Dodany: 16.11.2004 20:18|Autor: woy

Książka: Narty Ojca Świętego
Pilch Jerzy

1 osoba poleca ten tekst.

Może raczej w teatrze?


"Narty Ojca Świętego" to sztuka teatralna, taka groteska-jednoaktówka, a może pastisz jednoaktówki? W każdym razie da się wystawić na scenie, co już zresztą uczyniono i ludziska ponoć walą drzwiami i oknami, a bilety wyprzedane na dwa miesiące naprzód. Mimo potraktowania na serio formy tego dzieła, mimo ogłoszenia go debiutem scenicznym autora, ja czytając miałem wrażenie, że Pilch się zgrywa, że to pisanie w formie scenariusza teatralnego to jego kolejny wic, kpina z cmokających z podziwu krytyków.

Jerzy Pilch, urodzony wiślak (1952 r.), góral z żywiecczyzny, prozaik, publicysta, luter-heretyk, laureat Nike, mistrz lekkiego pióra, człowiek trunkowy, enfant terrible polskiej literatury. Autor niezliczonych felietonów, a ponadto m.in. "Spisu cudzołożnic" (1993), "Rozpaczy z powodu utraty furmanki" (1994), "Innych rozkoszy" (1995), "Bezpowrotnie utraconej leworęczności" (1998), "Pod Mocnym Aniołem" (2000) i wreszcie "Miasta utrapienia" (2004). To ostatnie dzieło podkreślam nie bez powodu, ponieważ "Narty..." wywodzą się wprost z niego.

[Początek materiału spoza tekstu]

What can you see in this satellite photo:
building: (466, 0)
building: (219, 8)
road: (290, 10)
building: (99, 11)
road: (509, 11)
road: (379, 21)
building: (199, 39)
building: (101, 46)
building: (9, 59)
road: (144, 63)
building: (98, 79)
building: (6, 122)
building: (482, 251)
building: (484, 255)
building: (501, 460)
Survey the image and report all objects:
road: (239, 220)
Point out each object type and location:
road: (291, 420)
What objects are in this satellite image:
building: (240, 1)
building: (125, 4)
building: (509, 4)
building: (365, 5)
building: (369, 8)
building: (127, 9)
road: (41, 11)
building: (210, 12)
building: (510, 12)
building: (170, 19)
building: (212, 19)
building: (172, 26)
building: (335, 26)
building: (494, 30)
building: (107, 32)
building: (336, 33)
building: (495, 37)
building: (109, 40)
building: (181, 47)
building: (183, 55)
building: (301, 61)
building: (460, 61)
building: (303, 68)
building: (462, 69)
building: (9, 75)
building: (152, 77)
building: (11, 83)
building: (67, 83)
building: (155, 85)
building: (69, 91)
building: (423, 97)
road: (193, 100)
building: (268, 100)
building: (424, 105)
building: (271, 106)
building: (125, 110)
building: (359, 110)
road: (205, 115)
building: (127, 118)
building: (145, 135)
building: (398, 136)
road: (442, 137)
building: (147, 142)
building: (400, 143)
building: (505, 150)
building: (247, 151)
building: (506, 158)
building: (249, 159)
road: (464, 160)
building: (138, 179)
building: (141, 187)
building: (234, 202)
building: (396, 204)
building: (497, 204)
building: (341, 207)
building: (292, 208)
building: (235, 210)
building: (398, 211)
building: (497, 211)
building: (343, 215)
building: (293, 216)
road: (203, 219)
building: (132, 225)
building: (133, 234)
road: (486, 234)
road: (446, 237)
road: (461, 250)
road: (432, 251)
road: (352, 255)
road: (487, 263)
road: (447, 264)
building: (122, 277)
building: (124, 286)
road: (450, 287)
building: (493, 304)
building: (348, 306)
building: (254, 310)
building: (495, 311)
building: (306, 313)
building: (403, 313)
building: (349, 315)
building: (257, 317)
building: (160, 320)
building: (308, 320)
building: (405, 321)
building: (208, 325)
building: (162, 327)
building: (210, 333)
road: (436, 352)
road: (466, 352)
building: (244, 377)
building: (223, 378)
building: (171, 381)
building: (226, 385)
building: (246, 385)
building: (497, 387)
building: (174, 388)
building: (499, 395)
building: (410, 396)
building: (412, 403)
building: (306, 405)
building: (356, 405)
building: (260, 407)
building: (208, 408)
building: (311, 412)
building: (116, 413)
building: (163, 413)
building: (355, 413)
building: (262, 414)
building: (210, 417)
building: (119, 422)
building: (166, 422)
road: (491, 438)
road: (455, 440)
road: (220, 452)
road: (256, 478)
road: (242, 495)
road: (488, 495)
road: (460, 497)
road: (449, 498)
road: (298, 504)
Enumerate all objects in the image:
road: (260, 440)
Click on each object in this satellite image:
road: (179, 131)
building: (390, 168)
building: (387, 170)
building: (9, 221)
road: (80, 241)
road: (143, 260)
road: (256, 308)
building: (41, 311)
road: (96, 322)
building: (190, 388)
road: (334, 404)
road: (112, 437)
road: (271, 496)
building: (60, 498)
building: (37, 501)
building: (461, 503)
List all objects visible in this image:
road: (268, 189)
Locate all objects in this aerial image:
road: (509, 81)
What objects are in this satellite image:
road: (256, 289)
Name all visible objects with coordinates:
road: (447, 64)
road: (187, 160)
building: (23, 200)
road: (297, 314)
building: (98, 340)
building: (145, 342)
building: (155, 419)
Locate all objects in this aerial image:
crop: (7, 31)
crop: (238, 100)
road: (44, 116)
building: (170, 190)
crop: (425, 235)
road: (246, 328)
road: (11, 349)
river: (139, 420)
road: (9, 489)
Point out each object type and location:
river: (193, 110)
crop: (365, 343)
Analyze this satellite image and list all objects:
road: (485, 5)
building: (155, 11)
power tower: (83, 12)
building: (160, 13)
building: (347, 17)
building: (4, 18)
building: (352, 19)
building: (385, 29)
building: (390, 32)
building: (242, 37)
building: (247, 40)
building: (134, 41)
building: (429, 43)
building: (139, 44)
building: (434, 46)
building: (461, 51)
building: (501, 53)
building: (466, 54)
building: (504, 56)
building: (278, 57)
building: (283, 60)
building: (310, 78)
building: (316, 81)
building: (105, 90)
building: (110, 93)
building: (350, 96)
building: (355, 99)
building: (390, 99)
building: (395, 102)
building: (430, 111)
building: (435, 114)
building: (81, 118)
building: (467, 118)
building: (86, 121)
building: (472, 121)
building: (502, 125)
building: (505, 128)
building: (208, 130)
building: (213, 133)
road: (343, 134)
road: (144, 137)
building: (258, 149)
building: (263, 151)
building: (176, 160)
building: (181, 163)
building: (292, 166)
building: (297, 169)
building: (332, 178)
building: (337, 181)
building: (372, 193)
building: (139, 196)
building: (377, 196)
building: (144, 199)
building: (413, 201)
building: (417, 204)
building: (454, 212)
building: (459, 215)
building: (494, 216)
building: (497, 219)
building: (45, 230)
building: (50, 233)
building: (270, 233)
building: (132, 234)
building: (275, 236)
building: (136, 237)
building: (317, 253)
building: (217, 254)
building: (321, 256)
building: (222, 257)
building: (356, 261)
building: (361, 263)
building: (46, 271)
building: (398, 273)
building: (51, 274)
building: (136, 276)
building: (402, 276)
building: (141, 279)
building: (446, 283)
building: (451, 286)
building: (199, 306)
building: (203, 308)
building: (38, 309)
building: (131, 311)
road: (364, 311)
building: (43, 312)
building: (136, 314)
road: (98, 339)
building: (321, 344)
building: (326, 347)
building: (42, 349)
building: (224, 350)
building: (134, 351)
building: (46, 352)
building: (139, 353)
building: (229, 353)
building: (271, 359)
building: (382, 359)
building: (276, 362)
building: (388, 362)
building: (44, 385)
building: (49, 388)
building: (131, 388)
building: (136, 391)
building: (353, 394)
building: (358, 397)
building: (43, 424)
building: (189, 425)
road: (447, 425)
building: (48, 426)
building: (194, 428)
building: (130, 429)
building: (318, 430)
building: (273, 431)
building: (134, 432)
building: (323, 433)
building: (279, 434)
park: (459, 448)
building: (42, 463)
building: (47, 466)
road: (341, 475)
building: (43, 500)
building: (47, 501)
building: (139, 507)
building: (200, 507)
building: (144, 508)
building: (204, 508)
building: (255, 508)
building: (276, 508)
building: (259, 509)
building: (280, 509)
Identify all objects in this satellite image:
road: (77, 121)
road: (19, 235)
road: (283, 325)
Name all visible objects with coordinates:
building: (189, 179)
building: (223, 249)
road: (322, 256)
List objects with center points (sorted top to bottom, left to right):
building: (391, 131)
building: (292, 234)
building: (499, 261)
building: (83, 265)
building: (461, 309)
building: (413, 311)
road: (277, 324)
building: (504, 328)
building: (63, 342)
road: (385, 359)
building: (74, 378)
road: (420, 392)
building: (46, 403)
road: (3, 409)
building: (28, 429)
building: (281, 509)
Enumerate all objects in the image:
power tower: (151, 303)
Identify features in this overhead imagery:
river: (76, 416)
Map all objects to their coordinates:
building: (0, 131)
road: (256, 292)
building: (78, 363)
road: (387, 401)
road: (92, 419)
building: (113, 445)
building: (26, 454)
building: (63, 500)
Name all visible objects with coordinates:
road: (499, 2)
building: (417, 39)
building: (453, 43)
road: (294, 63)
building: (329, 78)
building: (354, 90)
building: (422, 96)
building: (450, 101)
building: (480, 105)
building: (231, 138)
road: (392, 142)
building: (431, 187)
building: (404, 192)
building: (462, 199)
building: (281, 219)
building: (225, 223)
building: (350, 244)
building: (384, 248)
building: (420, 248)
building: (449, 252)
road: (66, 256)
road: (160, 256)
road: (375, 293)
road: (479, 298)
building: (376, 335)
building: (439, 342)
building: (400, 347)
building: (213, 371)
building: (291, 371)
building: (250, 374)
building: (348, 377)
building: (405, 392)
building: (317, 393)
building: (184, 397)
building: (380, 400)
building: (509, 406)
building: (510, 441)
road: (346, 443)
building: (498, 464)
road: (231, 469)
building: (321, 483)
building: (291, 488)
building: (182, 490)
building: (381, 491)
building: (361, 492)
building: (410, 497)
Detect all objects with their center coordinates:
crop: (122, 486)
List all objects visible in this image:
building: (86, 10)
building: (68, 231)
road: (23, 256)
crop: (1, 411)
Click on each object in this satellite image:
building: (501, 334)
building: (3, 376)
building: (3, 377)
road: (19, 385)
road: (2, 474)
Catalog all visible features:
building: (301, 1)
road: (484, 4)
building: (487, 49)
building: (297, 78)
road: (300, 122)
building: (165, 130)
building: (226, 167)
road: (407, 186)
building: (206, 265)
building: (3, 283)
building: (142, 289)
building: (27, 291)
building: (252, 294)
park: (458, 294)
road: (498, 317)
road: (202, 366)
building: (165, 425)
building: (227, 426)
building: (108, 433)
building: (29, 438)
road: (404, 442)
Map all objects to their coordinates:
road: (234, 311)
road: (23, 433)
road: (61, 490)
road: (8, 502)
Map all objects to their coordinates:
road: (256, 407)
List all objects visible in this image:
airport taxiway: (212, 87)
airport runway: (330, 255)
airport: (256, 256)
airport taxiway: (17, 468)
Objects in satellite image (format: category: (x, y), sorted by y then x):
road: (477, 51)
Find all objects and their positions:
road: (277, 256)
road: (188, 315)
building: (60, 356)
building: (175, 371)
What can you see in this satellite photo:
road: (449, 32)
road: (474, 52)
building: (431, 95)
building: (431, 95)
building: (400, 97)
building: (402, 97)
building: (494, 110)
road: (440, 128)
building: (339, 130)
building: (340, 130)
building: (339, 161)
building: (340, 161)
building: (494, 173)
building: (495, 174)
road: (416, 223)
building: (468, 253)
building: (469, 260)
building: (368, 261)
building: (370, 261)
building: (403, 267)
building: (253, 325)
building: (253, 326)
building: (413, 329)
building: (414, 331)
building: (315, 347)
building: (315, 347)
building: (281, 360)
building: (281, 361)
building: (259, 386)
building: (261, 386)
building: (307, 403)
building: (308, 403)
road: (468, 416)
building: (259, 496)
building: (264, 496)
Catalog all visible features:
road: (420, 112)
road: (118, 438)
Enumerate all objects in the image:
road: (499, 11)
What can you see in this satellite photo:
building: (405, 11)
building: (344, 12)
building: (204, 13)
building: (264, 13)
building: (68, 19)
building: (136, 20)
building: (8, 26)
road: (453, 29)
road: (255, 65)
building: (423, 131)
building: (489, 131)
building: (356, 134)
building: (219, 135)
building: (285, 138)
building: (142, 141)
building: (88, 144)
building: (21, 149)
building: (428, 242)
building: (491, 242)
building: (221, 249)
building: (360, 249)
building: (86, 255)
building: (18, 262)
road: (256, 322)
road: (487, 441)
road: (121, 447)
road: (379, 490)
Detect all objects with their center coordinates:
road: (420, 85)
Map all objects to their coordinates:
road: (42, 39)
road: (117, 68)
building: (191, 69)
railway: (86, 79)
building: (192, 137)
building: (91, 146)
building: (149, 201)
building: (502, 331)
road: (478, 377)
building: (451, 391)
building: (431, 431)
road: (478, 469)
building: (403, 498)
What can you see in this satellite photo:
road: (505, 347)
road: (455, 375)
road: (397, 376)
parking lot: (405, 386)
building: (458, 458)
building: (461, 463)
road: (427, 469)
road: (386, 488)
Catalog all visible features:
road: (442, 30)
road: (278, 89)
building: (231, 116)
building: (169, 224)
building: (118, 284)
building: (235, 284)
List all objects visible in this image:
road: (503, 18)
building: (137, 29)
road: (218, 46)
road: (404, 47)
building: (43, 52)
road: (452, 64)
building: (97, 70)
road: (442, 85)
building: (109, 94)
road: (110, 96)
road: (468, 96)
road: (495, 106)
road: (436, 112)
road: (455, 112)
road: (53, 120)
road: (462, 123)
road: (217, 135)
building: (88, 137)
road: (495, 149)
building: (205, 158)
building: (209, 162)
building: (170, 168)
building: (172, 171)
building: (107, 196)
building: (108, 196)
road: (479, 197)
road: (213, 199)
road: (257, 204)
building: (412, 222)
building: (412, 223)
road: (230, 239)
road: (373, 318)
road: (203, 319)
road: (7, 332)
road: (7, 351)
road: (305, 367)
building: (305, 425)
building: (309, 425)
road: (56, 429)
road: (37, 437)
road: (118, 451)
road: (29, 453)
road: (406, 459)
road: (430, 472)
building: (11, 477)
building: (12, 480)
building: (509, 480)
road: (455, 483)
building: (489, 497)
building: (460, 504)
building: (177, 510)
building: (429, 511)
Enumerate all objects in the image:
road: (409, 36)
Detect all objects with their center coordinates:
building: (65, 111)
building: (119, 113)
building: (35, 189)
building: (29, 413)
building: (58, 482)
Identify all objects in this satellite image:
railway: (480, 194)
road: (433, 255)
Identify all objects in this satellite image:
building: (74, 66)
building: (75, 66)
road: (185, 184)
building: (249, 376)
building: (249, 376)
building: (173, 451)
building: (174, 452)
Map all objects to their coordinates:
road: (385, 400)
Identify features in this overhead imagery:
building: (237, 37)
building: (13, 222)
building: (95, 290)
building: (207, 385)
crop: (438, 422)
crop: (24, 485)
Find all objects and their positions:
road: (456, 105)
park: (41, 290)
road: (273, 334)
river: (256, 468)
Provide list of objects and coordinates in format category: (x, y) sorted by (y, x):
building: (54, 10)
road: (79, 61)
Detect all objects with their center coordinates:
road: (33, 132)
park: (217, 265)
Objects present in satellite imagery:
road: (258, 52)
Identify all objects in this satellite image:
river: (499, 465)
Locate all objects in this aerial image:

Rzecz jest bowiem kontynuacją jednego z bocznych wątków "Miasta utrapienia", mianowicie wątku o możliwym przyjeździe papieża do Granatowych Gór, miejsca, gdzie Ojciec Święty jeździł w młodości na nartach. W tych ramach kreśli Pilch kilka scenek, pokazuje kilka postaci, parę razy pozwala się uśmiechnąć, nawet szczerze. Niestety, nic więcej nie mogę zdradzić, bo książeczka jest tak cienka, że każdy bardziej szczegółowo opisany przykład byłby ujawnieniem znacznej części fabuły. Nie ma jej niestety za dużo. Ładnie za to Pilch kilkoma kreskami naszkicował postacie. Podobała mi się zwłaszcza... nie, no nie powiem, bo znów zdradziłbym sens połowy książki. Taka to cienizna, chociaż na oko nie wygląda, bowiem składana jest wg nowej mody, która prekursorów ma, jak się zdaje, w - nomen omen - masarnictwie, gdzie z 1 kg surowego mięsa robi się ostatnio zgodnie z normą 1,20 kg wędzonej szynki.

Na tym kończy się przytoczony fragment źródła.